Cantay is an assistant professor of instruction at the Goergen Institute for Data Science at the University of Rochester. He studied political science, computer science, and statistics during his Ph.D., and received his degree from Boston University in 2018. Cantay received his BA from Brandeis University and his MA from Koç University. Before joining the University, he was a visiting assistant professor in the Department of Data Analytics at Denison University and a visiting assistant professor in the Department of Mathematics and Computer Science at Ohio Wesleyan University. His research interests include computational social science, emotion quantification and face/gesture recognition, social media, US Congress, and networks of lobbying.

Amit Ray

Amit is an Associate Professor in the Department of English at Rochester Institute of Technology. He is the author of Negotiating the Modern: Orientalism and Indianness in the Anglophone World. Dr. Ray’s current research examines the accelerating impact of new technologies on language and culture. He has been developing the concept of “autocolonialism” to explore how information and biological technologies transmogrify our late human condition.

Justin Murphy

Justin Murphy is a reporter for the Democrat and Chronicle, covering education in the Rochester area with an emphasis on the Rochester City School District. He has worked at the Democrat and Chronicle since 2012 and before that was a reporter for The Citizen in Auburn, New York. He grew up in Penfield and attended the University of Chicago and the S.I. Newhouse School of Public Communications at Syracuse University. His book “Your Children Are Very Greatly in Danger” examines school segregation in Rochester. He lives with his wife and children in the Cobbs Hill neighborhood.

Joshua E. Introne

Josh is an Assistant Professor at the Syracuse University School of Information Studies. He received his Ph.D. in computer science from Brandeis University in 2008. Following his degree was a post-doctoral fellow and research scientist at the MIT Center for Collective Intelligence, where he served as chief architect for the MIT Climate Colab (https://www.climatecolab.org/). Josh studies collective intelligence in socio-technical systems. He draws on his training in cognitive science, human computer interaction, and computer-mediated group decision making to investigate how to design sustainable systems that benefit those who use them as well as society more broadly. He also draws heavily on complex systems theory to understand patterns of stability and change in socio-technical systems and focuses on both social dynamics and knowledge production in online communities.  Much of his current work considers how social technology can influence the formation of peoples’ beliefs, and in particular beliefs that are motivated by misinformation.

Whitney Phillips

A scholar situated between the humanities and social sciences, Whitney Phillips draws from science and technology studies, critical theory, and media history to explore the context and consequence of mediated communication, with a focus on the ideologies, assumptions, and stories that shape what we observe on our screens.
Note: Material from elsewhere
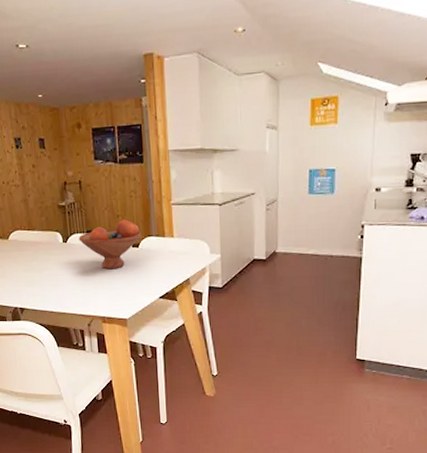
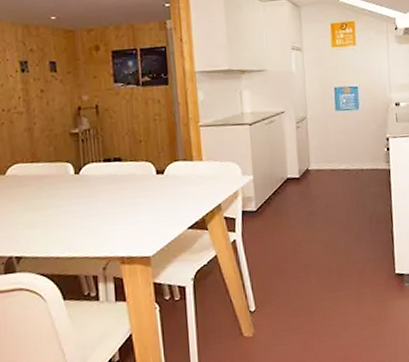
fruit bowl: present [78,219,142,270] -> none [94,144,167,201]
She is the author of several books on digital culture and politics. Most recently, she and Ryan M. Milner published You Are Here: A Field Guide for Navigating Polarized Speech, Conspiracy Theories, and Our Polluted Media Landscape (MIT Press, 2021), which they subsequently, and very loosely, adapted for middle grades readers. That book, forthcoming with Candlewick Press in early 2023, is titled Thinking Ecologically about Social Media. In the Fall of 2023, Phillips will be joining the faculty in the University of Oregon’s School of Journalism and Communication.